Back to All Messages
calendar_today September 14, 2025
sell Anger Conflict

Set Free by Truth

menu_book 2 Timothy 3:1-5

This message looks at our confusing, violent world through the lens of Scripture, showing how 2 Timothy 3 and Romans 1 describe a culture that suppresses God’s truth and exalts self. Our Pastor calls us back to the absolute truth of God’s Word and the freedom Jesus promises to those who abide in His teaching. In a time of lies, distraction, and anger, we are invited to pray for our enemies, loosen our grip on our screens, and draw closer to Christ so we can live and speak His truth with love.

Transcript

Today feels like one of those days when we ought to be sitting together in the kitchen, just talking.

I don’t know about you all, but wow—this past Wednesday was crazy. It was just crazy. And the world is trying to sort it out, to figure it out. Everybody wants to know, “What in the world? Why?” The question comes up a lot: “Why do bad things happen to good people?” Some say he wasn’t a good person; some say he was a great person. I know that Charlie Kirk was a man who spoke the truth about his Lord, who spoke in terms of the truth of Scripture, and was killed because he spoke truth.

My first gut reaction to all of that was, “Wow. Lord, would You touch the heart of Charlie’s killer so that he might be saved?” That was my immediate response: “Lord, touch the heart of his killer.” But people still ask, “How does this even happen in the first place?”

Let me take you to a couple of places in Scripture. Turn with me to 2 Timothy. If you have your Bible, please open it; if not, there’s one in the pew. If you don’t own a copy of Scripture, there are at least five brand-new Bibles on the back table on this left side. We would be honored for you to take one home and make it your own.

RAW RECORDS:
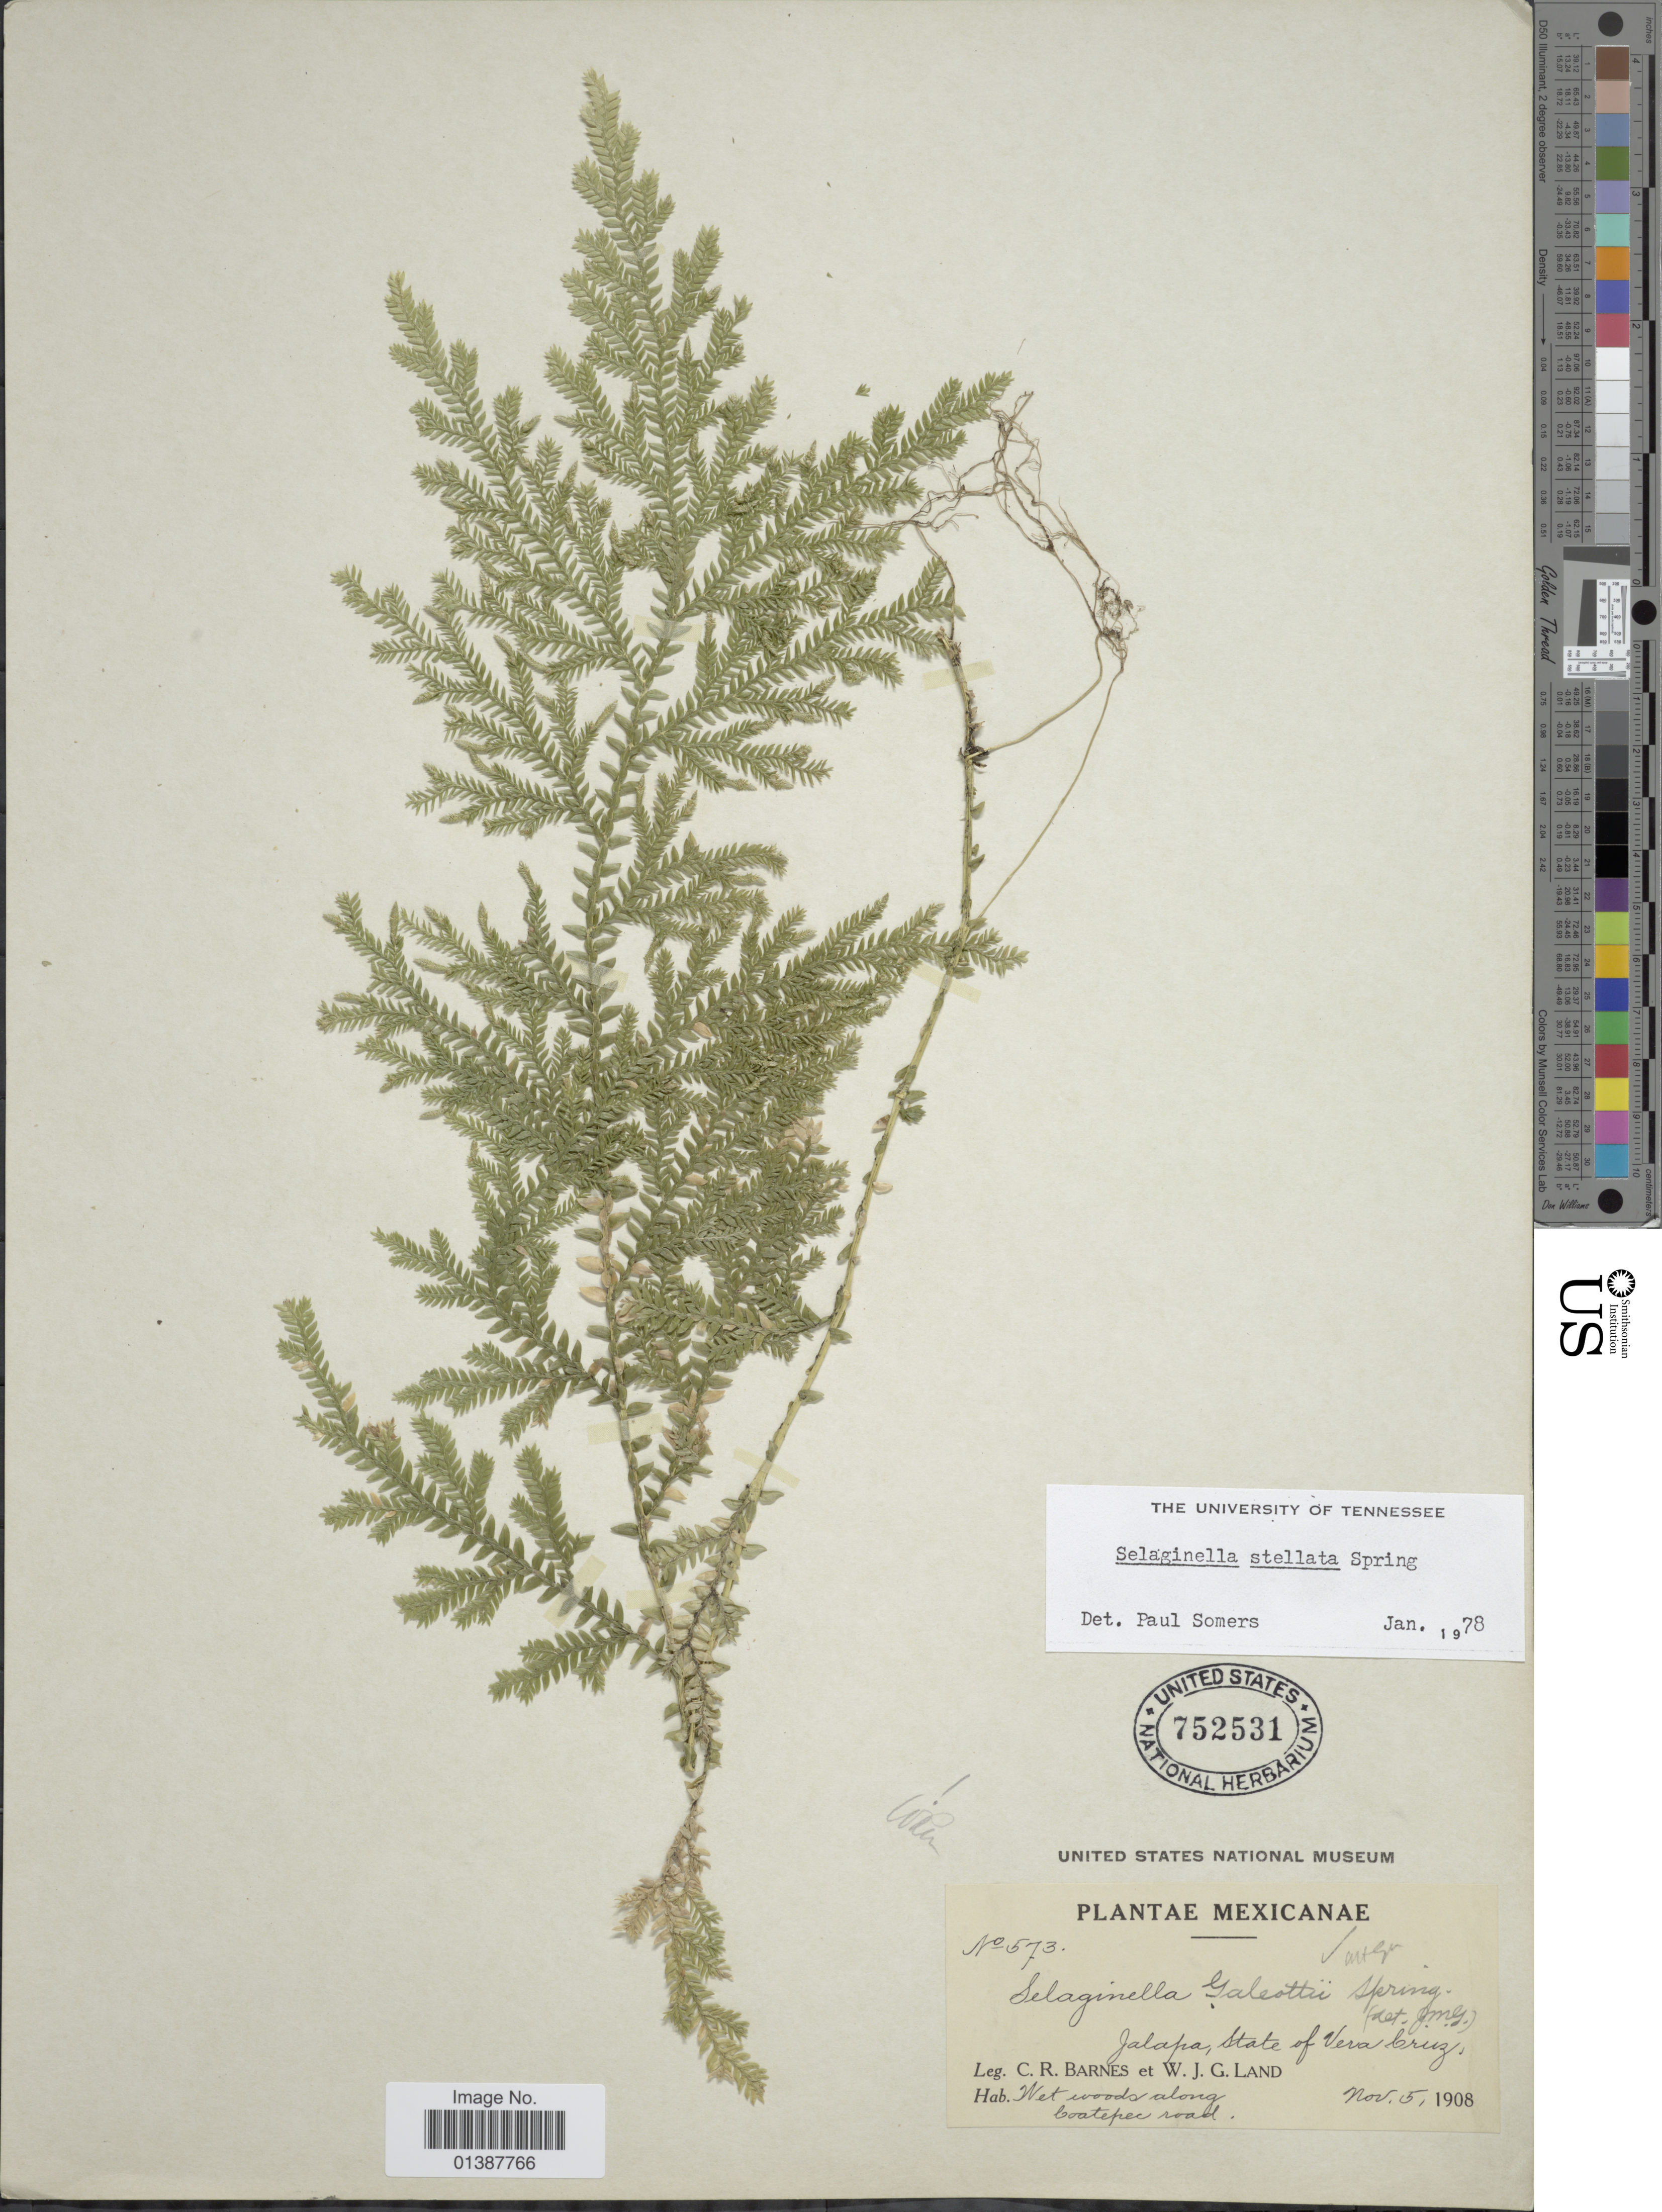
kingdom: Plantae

--

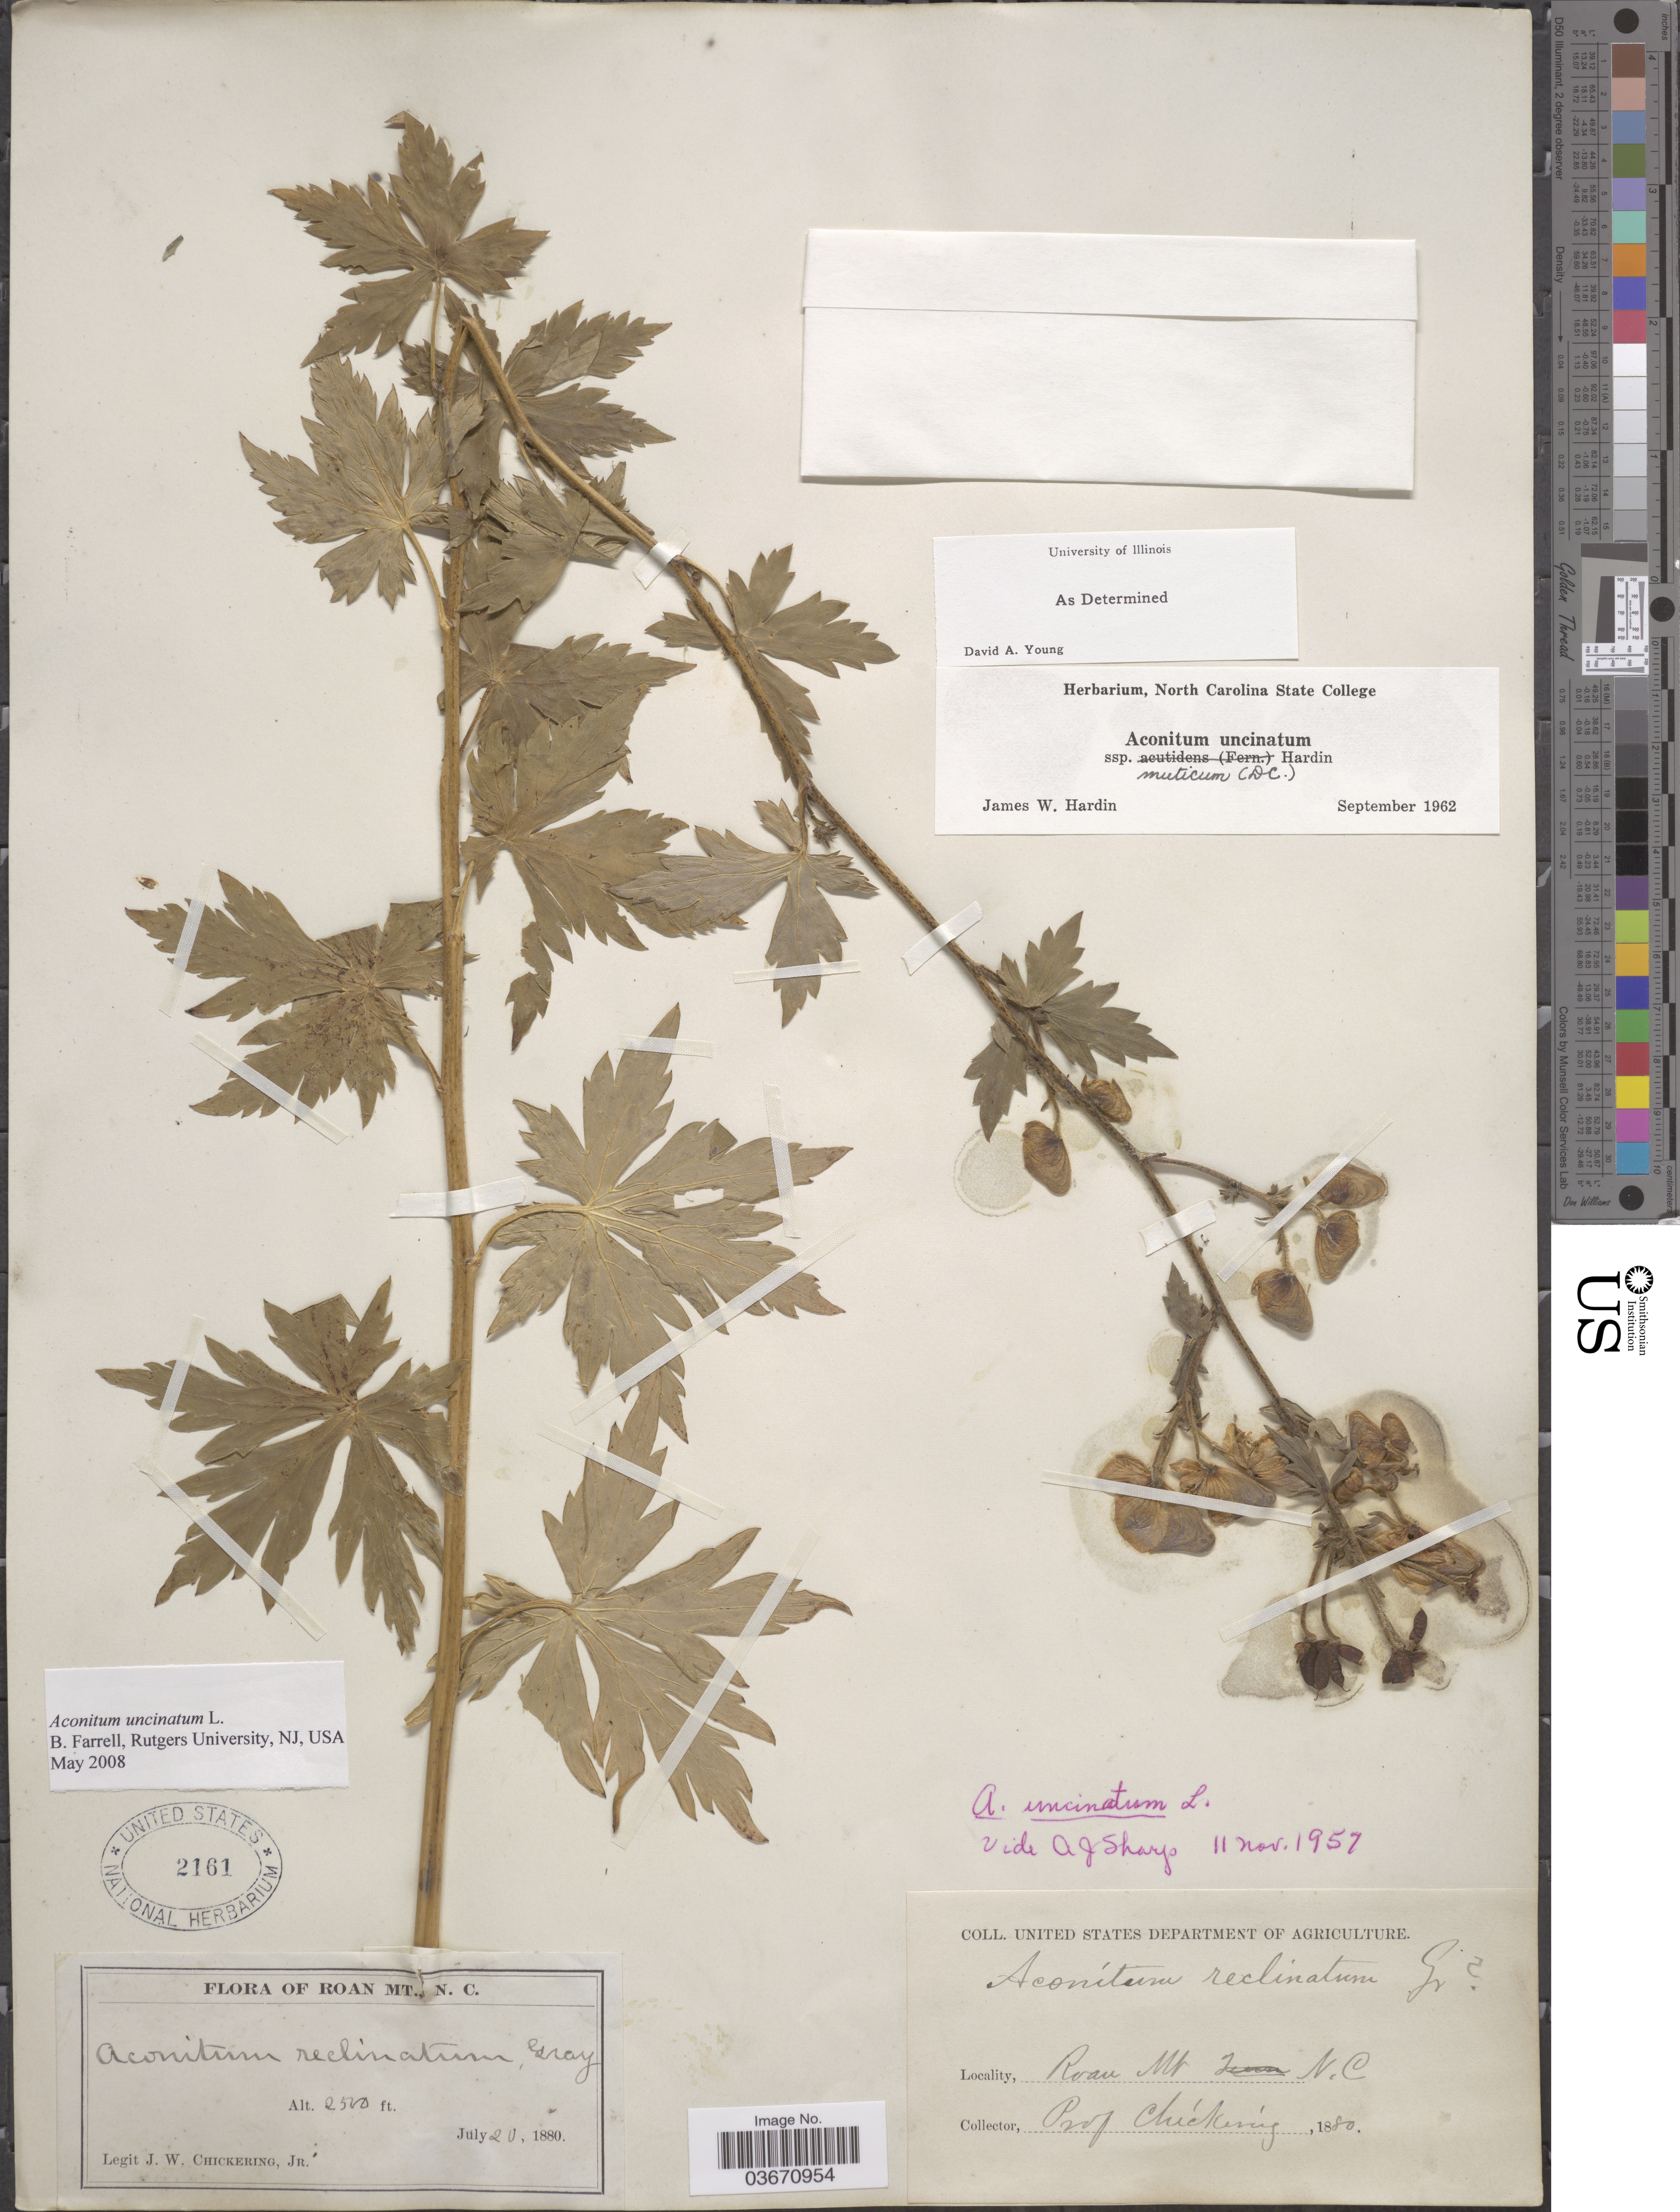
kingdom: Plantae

JOB:
Please write the next part of the sermon transcript on 2 Timothy 3, picking up right after its final sentence. The records have no connection to the sermon transcript.

RESULT:
In 2 Timothy 3, Paul is speaking to Timothy, training up a pastor to serve and teaching him about the days in which he lived. You see, nothing is really new under the sun. We’ve been dealing with things like this since the dawn of time. Since Cain and Abel, folks have been killing one another—most of it senseless.

Listen to what Paul says: “But understand this, that in the last days there will come times of difficulty. For people will be lovers of self, lovers of money, proud, arrogant, abusive, disobedient to their parents, ungrateful, unholy, heartless, unappeasable, slanderous, without self-control, brutal, not loving good, treacherous, reckless, swollen with conceit, lovers of pleasure rather than lovers of God, having the appearance of godliness but denying its power.” And he says, “Avoid such people.”

Then over in chapter 4, verse 3: “For the time is coming when people will not endure sound teaching, but having itching ears they will accumulate for themselves teachers to suit their own passions, and will turn away from listening to the truth and wander off into myths.” We are in those times—when people seek “knowledge” and what they perceive as truth that pleases their own desires. That is why Charlie is dead: because he spoke against ways in our society that are contrary to how we are called to live.​

All of us are sinful. All have sinned and fallen short of the glory of God. So what is really happening here?

Turn with me for a moment to Romans 1. This lack of truth—or half-truths being told to satisfy our own desires, or twistings of truth being taught in some houses of worship, some denominations, some classrooms, on college campuses—what is going on?

One of the things that lets us drift so easily into those areas of the mind and heart—where we start grabbing hold of half-truths or trying to make everything fit so we can have the best of “both worlds”—is this: we have forgotten God. We have forgotten the God of Exodus, the Creator who made all things and all people, who had a way and a plan. We went against that plan at the tree in the garden. We refused to wait on Him at Sinai and said, “We’ll make our own god.” Even though He fed Israel, gave them drink, and kept their clothes from wearing out for forty years in the wilderness, they said, “It’s not enough.”

We’re like that today. We want everything right now. We don’t want to work, we don’t want to wait. “I want it now.” That’s how they were. “We’re not waiting for Moses to come back. Aaron, make us our own god. We’ll do it our way.” That’s exactly what is happening in our society today: “We’re going to do it our way.”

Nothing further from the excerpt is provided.